[Stored records]
___

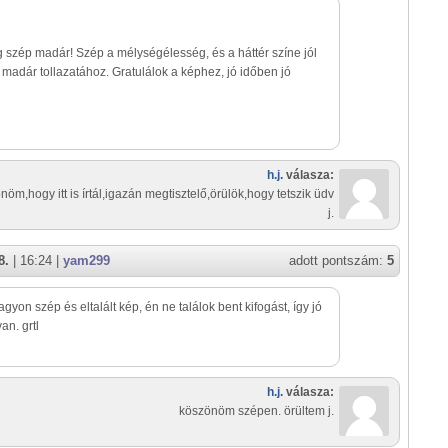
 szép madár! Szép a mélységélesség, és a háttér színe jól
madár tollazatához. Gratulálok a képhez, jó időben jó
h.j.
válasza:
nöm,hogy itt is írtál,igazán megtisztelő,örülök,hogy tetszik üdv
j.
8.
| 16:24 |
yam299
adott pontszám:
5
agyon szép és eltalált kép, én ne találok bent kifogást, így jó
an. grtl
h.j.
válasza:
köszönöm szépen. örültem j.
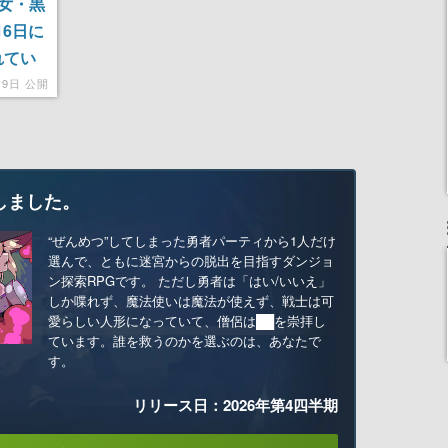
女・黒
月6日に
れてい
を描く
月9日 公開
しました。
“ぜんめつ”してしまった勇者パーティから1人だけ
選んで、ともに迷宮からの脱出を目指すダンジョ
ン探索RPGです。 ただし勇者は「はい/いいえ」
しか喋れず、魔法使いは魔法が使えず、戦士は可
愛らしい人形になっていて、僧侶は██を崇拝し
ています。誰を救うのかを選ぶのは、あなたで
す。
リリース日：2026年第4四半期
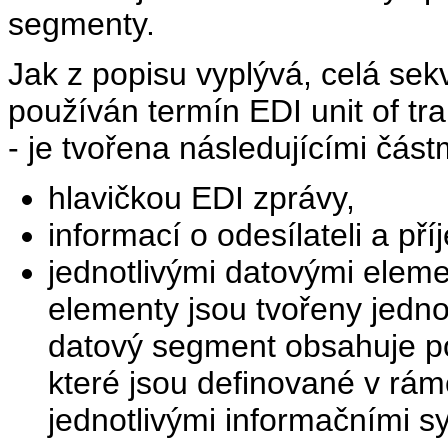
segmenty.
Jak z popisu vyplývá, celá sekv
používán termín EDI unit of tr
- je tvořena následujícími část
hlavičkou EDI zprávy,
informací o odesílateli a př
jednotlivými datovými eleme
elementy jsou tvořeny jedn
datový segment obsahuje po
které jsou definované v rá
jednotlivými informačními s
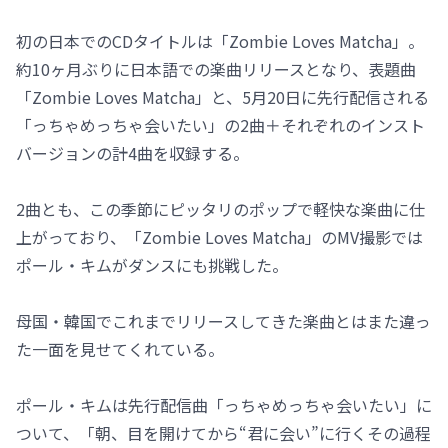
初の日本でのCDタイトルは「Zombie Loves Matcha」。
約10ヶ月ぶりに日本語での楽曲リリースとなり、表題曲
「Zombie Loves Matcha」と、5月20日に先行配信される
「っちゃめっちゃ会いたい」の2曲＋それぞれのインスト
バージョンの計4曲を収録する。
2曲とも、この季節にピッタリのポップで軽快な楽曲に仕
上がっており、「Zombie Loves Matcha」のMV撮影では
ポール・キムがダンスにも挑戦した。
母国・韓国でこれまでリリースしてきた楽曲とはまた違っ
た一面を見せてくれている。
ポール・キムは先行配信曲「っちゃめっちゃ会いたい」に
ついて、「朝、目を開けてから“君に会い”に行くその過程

___

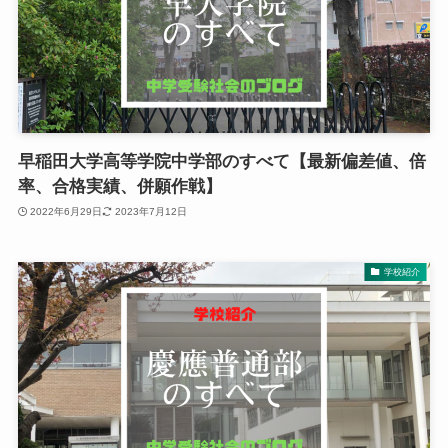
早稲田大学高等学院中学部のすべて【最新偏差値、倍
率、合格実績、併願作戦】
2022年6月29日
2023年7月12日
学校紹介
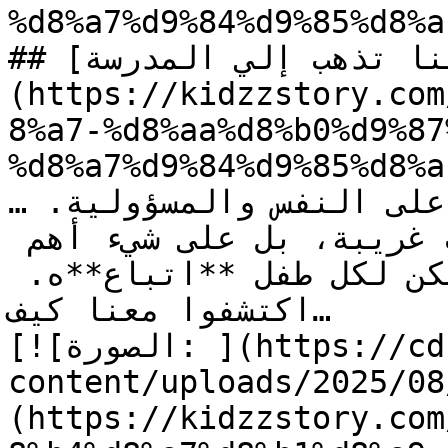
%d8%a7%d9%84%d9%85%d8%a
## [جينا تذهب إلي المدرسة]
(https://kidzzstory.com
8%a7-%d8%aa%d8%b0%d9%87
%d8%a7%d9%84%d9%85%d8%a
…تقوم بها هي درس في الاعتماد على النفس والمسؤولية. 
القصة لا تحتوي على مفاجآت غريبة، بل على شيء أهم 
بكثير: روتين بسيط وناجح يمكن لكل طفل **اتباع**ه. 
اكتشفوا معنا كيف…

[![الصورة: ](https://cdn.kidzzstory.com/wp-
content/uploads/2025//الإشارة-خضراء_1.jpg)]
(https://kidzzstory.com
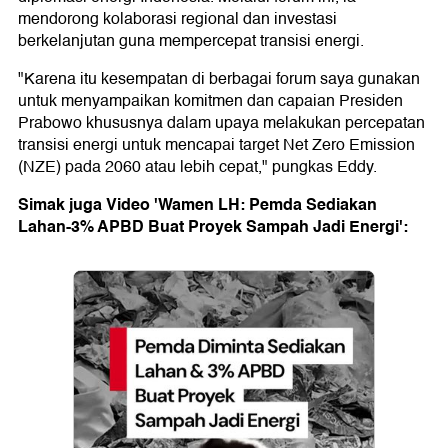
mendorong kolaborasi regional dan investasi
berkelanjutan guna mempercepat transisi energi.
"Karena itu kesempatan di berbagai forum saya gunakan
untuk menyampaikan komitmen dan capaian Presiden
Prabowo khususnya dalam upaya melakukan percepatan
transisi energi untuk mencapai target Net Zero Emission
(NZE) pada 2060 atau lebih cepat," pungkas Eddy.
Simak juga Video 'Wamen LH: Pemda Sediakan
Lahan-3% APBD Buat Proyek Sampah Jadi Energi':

___

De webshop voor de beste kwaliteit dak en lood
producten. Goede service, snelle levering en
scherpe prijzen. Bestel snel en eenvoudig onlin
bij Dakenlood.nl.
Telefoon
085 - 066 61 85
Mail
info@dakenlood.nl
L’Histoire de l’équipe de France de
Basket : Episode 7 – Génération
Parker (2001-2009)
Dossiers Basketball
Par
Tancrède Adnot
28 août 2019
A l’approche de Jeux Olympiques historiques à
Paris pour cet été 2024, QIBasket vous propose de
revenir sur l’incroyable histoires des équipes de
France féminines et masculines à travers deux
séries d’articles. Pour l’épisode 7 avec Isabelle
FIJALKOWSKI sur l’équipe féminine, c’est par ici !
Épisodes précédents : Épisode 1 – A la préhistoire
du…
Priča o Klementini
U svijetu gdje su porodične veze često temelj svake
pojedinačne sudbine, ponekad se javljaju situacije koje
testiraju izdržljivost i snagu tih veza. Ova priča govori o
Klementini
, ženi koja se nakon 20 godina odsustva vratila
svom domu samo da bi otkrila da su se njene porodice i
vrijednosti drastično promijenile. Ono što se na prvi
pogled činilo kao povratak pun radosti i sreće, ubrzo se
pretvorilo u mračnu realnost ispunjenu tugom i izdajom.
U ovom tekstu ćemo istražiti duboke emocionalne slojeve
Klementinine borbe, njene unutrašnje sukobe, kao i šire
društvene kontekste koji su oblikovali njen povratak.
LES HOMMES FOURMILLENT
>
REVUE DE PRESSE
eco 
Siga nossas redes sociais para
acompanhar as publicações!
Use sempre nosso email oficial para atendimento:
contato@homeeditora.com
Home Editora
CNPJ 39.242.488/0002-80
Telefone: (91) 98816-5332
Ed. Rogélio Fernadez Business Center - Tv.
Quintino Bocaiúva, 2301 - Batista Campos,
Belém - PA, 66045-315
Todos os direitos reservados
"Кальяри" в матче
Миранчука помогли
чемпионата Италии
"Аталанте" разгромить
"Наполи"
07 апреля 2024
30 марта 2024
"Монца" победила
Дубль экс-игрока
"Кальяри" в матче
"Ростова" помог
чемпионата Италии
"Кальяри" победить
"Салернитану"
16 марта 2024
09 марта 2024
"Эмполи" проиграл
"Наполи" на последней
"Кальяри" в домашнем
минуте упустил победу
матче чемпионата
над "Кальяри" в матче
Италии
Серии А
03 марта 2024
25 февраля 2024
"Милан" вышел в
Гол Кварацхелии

___

_Exercise aim_
Pull every line containing the word "transisi" out of the entries above.

_Solved problem_
berkelanjutan guna mempercepat transisi energi.
transisi energi untuk mencapai target Net Zero Emission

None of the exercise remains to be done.